Irma was one of thousands of children crippled or killed in Sarajevo during the 1992 to 1995 siege of the Bosnian capital that Radovan Karadzic presided over.

I saw many more, far worse, in the hospital in Srebrenica in 1992. Because Mr Karadzic's forces wouldn't even let so much as a bar of soap into the town, teenage girls were dying in the hospital from basic infections. The heroic nurses there had to avoid shell and sniper fire to wash the bloody sheets in the freezing river.

To what degree Mr Karadzic, a former consultant psychiatrist, personally supervised the destruction of much of Sarajevo and the total expulsion of the Muslim population from eastern and northern Bosnia – killing 200,000 of them in the process – is a moot point. His military commander, Ratko Mladic, may have been responsible for the fine detail.

But he surely knew what was going on. He was no fool and from the vantage point of his HQ in Pale, just outside Sarajevo, he could inspect through binoculars the exquisite torture he was inflicting on the city that rejected him.

What fooled me – and many of his interlocutors – when I first met him as The Independent's correspondent in 1990 was a certain dotty affability. Mr Karadzic had the mien of a nutty professor, with his vast bouffant of hair, playful smiles and flapping arms. It was hard to take him, or his sidekicks – Biljana Plavsic, a stuffy ex- biology teacher, and Nikola Koljevic, a literature professor who often quoted Shakespeare – very seriously.
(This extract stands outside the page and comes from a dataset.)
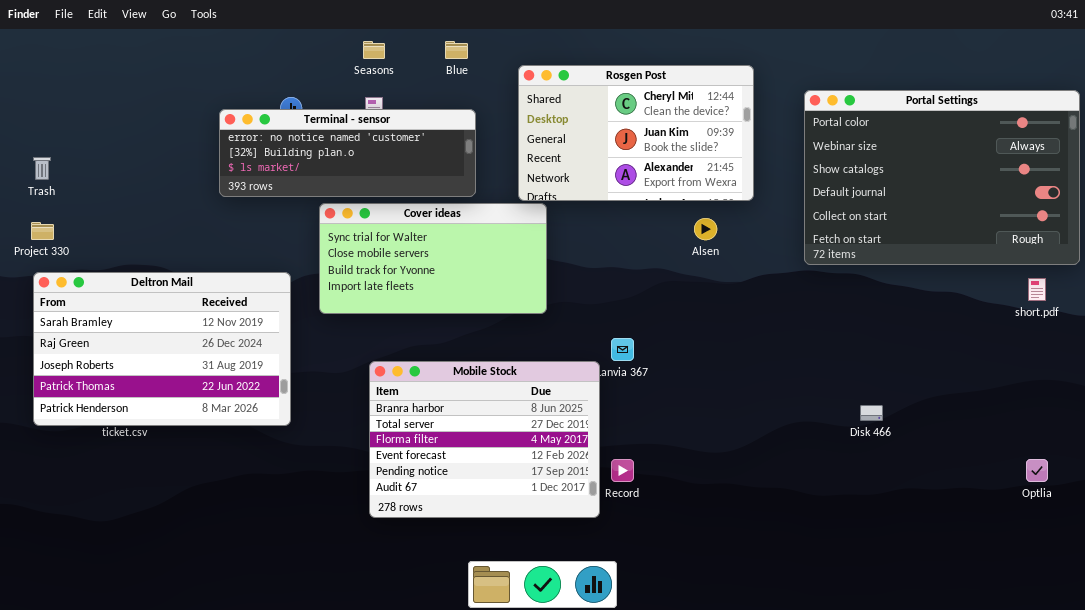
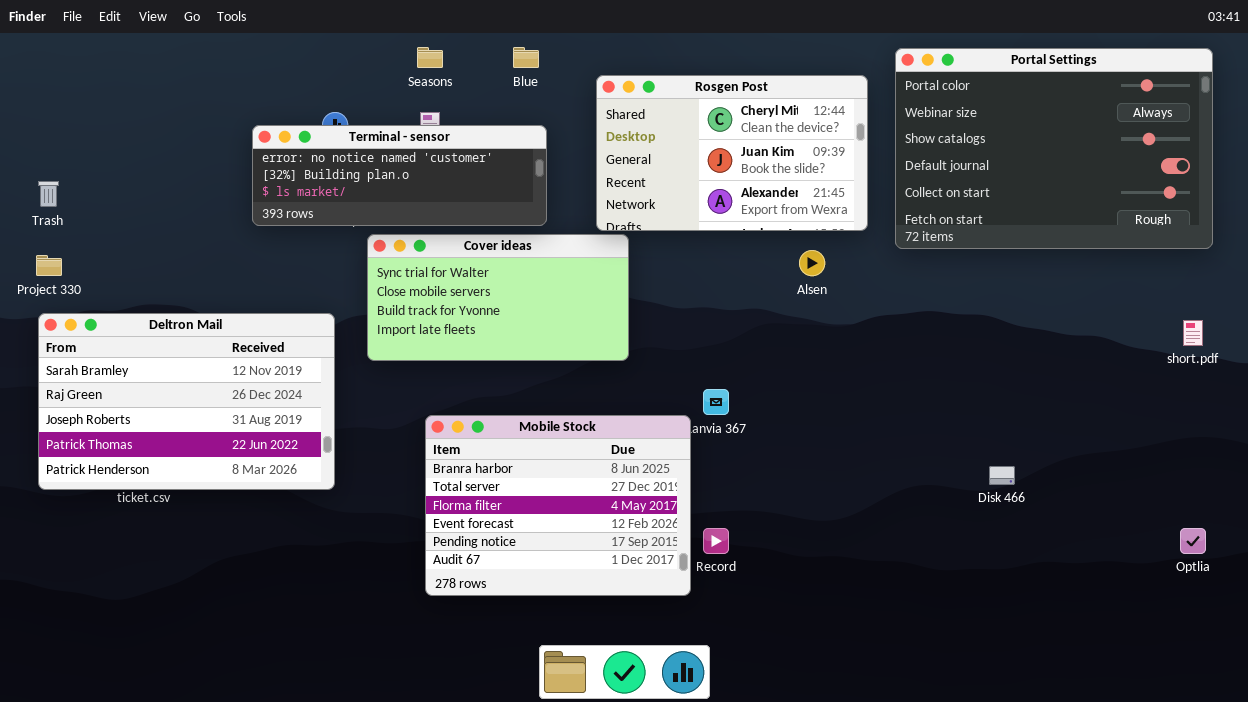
Portal Settings: [804,90,1080,265] -> [895,48,1213,249], moved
The Muslim intellectual establishment in Sarajevo felt the same way. They had smirked at the attempts of the provincial psychiatrist from south-east Bosnia to ingratiate himself with the élite with his gauche poems.

As they crouched in their cellars in 1992, or watched the National Library go up in flames, they had time to reflect on what a mistake they made in giving Mr Karadzic such a wide berth.
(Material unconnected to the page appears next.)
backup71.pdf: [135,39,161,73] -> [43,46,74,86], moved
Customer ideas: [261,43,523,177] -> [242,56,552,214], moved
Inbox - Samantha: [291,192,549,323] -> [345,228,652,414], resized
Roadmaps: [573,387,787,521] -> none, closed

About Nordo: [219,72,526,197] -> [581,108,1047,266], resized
The mass slaughter of the Bosnian Muslims was a messy business but it was not spontaneous. In each town that the Serbs took over in the spring of 1992, officials from his Serbian Democratic Party (SDS) organised the process of local executions, based on lists that had obviously been prepared months before.
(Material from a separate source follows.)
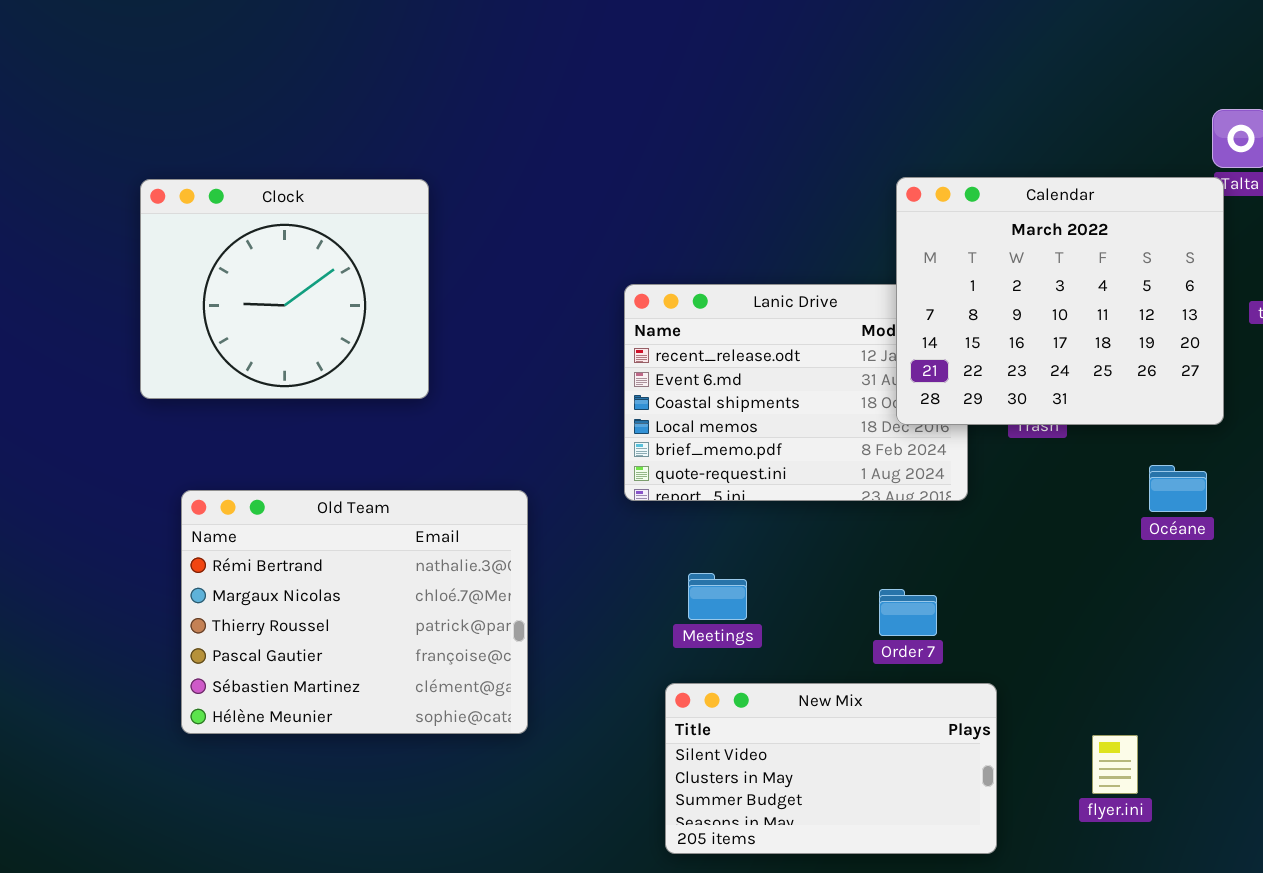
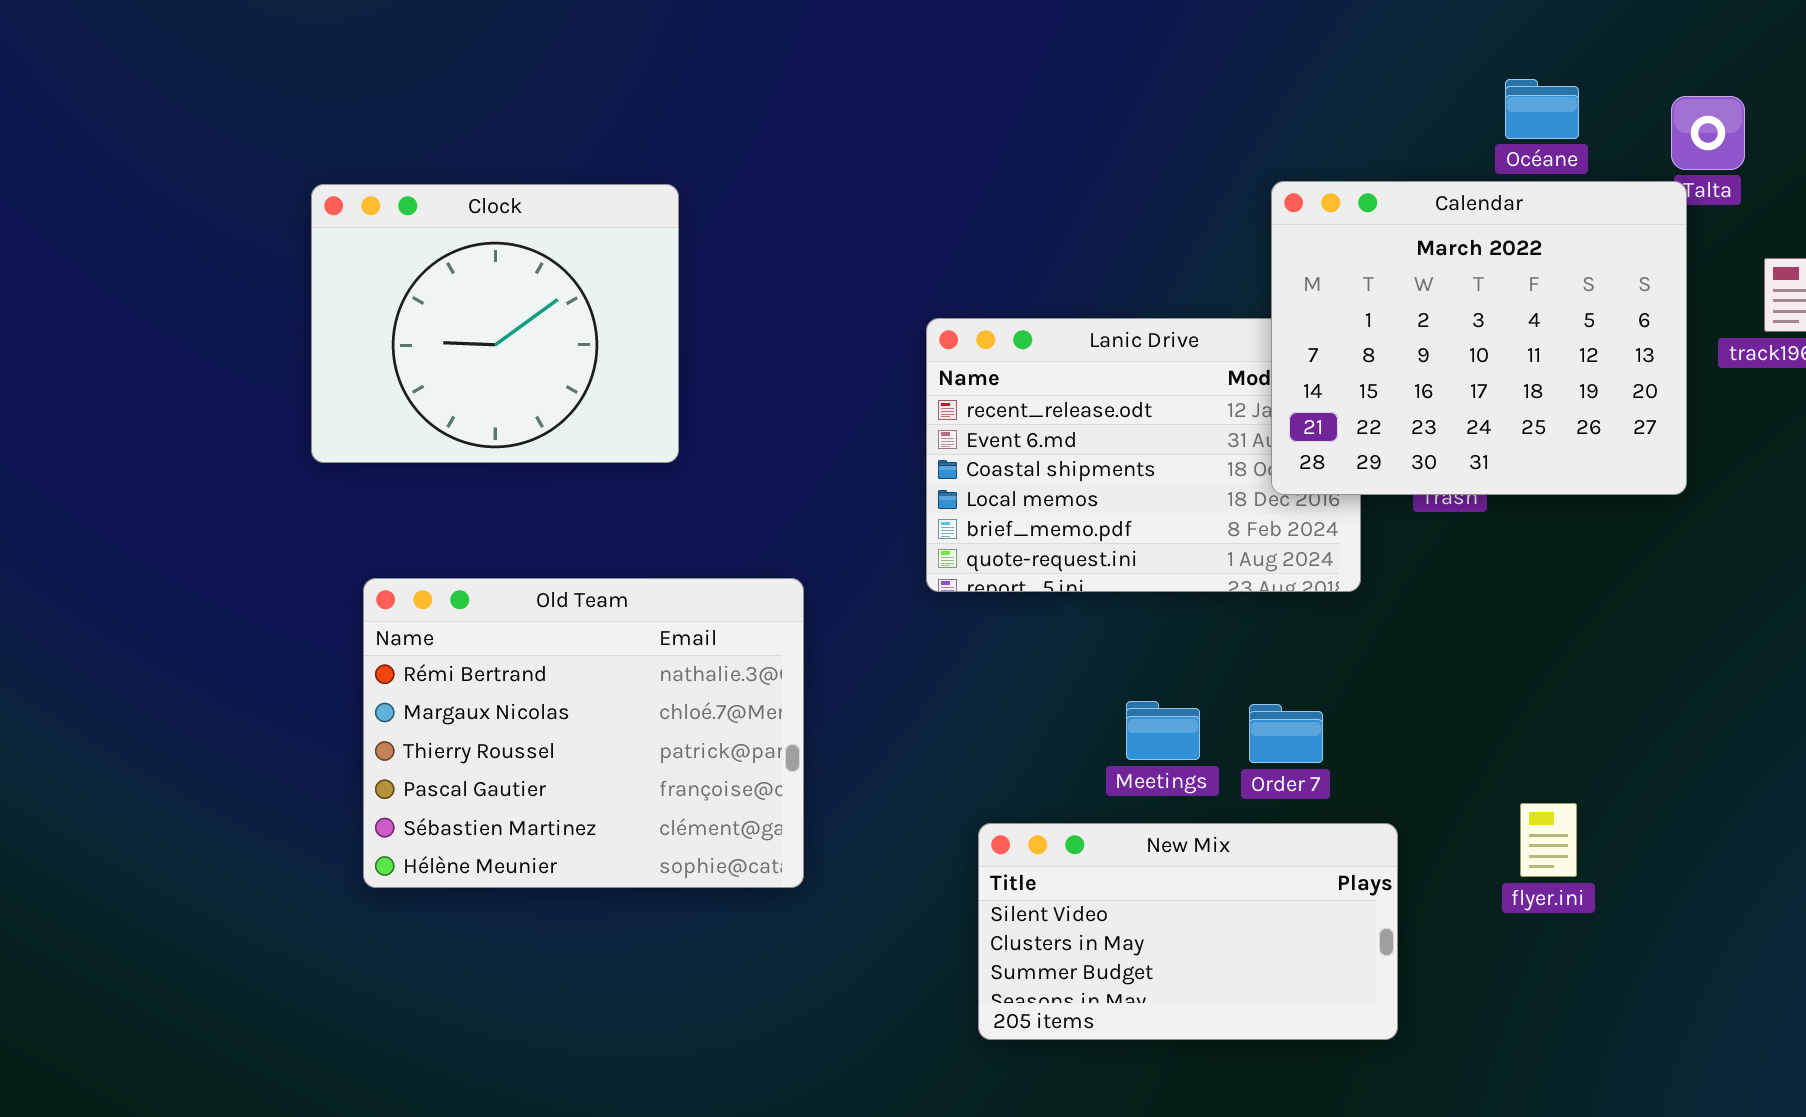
Océane: [1149,465,1207,512] -> [1505,79,1579,139], moved
Meetings: [688,573,747,620] -> [1126,701,1200,760], moved
flyer.ini: [1092,735,1138,794] -> [1520,803,1577,877], moved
Who told the SDS in Zvornik, Bijeljina, Foca, Visegrad, Bratunac, Brcko and Kozarac to draw up those lists, and with what purpose? One suspects Mr Karadzic. But as the trial of Mr Milosevic has shown, getting the man in the dock is not enough.

Mr Milosevic's management style was to tell his underlings to "do what has to be done" rather than get involved in dreary – incriminating – details. Mr Karadzic may well have been the same, making the prosecution's task equally difficult.